### Task A
From the article on Matt Wallner, extract the passage between "And then North" and "look at Wallner.", inclusive.
### Task B
According to the article on Matt Wallner, which school had he committed to before his senior season of high school?

### Provided text

Matt Wallner, USM’s super-sized freshman, is adjusting well to Mississippi, Division I baseball.

Southern Miss baseball coach Scott Berry calls Matt Wallner, his freshman sensation, “Big ‘Un.”

Wallner is that. In fact, he’s huge – 6 feet, 5 inches tall, long-limbed, broad-shouldered, a strapping, stream-lined 228 pounds. He ever more fills up a batter’s box.

Wallner is much more than large. As a pitcher, he hits 97 mph on his fast ball and has a wicked, mid-80s slider that breaks sharply. He throws both for strikes. He is working on a change-up. He just hasn’t needed it yet. As a hitter, he possesses stunning power. As a center fielder, he runs down gappers with a long, graceful stride that belies his speed.

He hails from Paul Bunyan country, Forest Lake, Minn., about 30 miles north of Minneapolis-St. Paul, and so I know what you are thinking: What is this just-turned-19-year-old from way up yonder doing playing his college baseball 1,118 miles away in Hattiesburg, and how in the world did Berry get him?

USM pitcher/center fielder Matt Wallner

Let’s get to that last part first. Wallner, who hit only two home runs as a 185-pound high school junior, committed before his senior season to North Dakota.

“I wasn’t that highly recruited at that point,” Wallner said Tuesday night. “I liked the North Dakota coaches and it was relatively close to home.”

And then North Dakota dropped baseball and Wallner, still a growing boy, became an 18-year-old, college baseball free agent. Southern Miss assistant coach Chad Calliet called North Dakota coaches to ask about a couple of other players. North Dakota coaches told Calliet they needed to look at Wallner.

One look is all it took. Trust me on this if you never trust me on anything else: One look is all it takes.

USM beat out Kentucky, Minnesota, defending national champion Coastal Carolina, Creighton, Illinois, Indiana and others for Wallner’s services. And then Wallner was drafted in the 31st round by the nearby Minnesota Twins, and USM had to fight that fight. It surely helped that Brian Dozier, slammer of 42 home runs for the Twins in 2016 and one of Wallner’s heroes, was a USM guy. When Wallner, the Gatorade Player of the Year in Minnesota, threw out the first pitch at a Twins game last summer, guess who caught it? Yep: Dozier.

Records from a data source
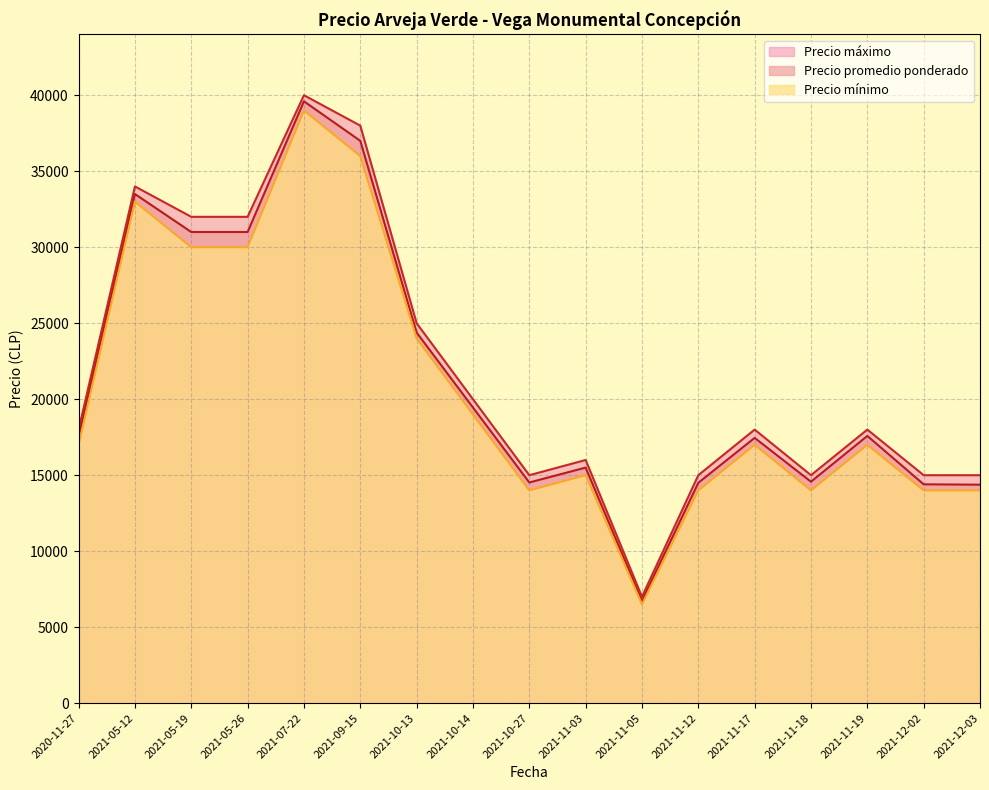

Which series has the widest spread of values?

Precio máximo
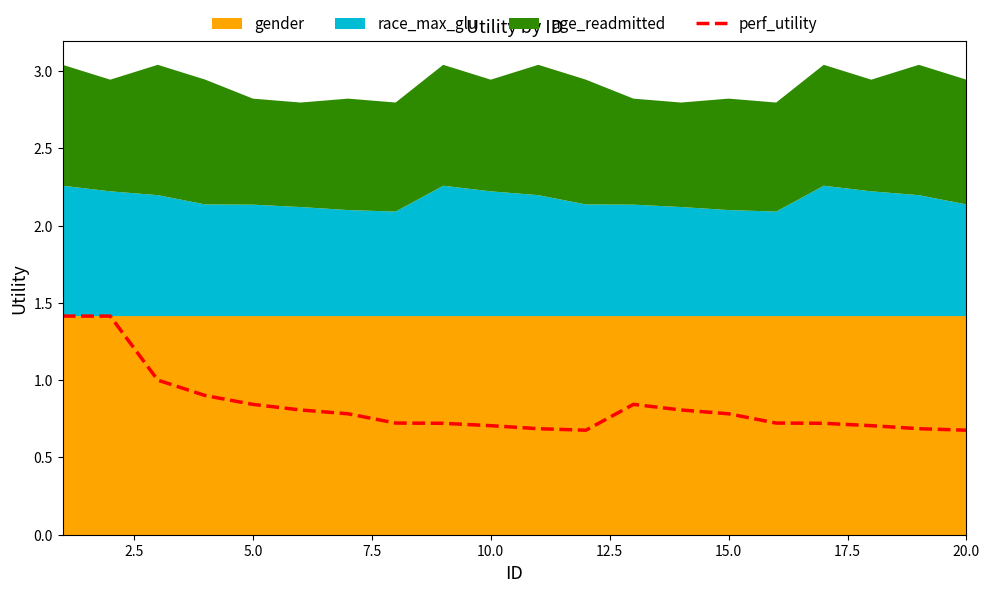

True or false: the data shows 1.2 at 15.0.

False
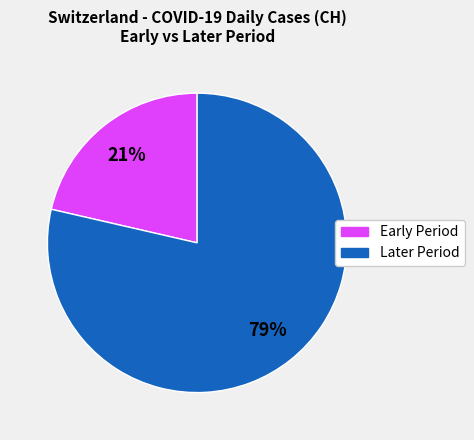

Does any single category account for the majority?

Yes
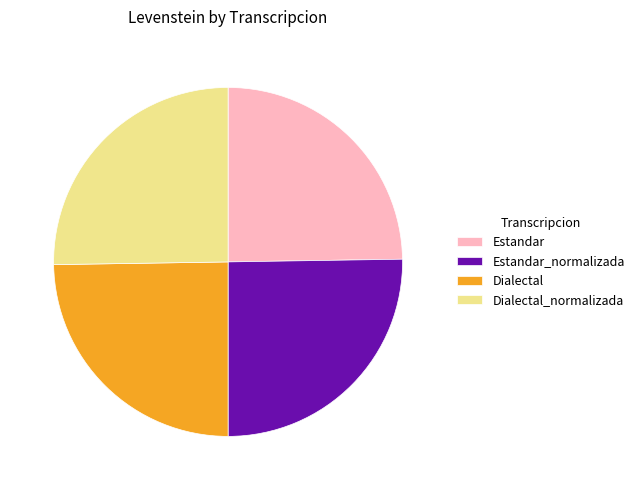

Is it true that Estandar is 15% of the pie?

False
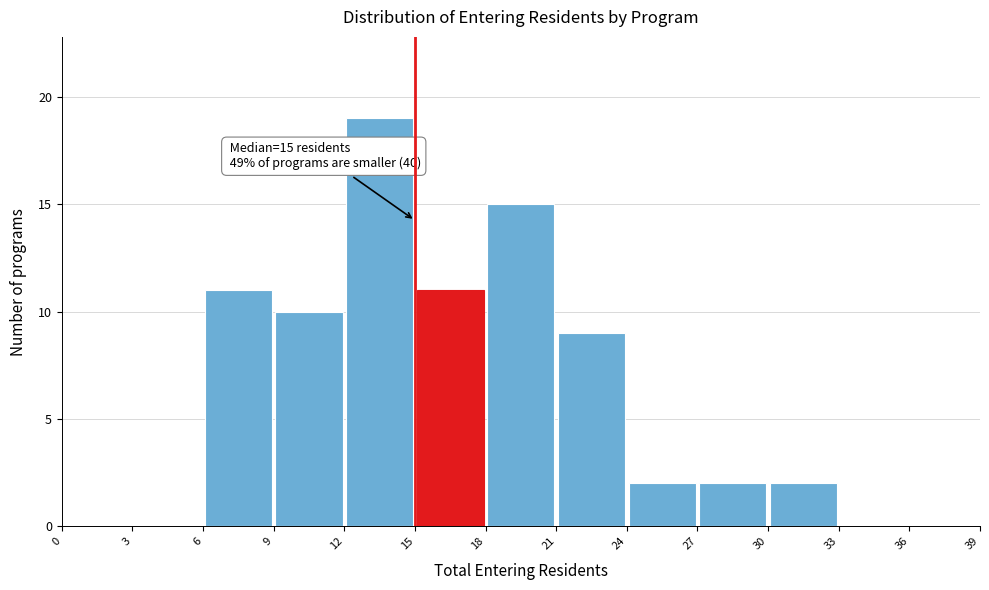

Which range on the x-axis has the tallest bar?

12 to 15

### Written reply A
And then North Dakota dropped baseball and Wallner, still a growing boy, became an 18-year-old, college baseball free agent. Southern Miss assistant coach Chad Calliet called North Dakota coaches to ask about a couple of other players. North Dakota coaches told Calliet they needed to look at Wallner.

### Written reply B
North Dakota.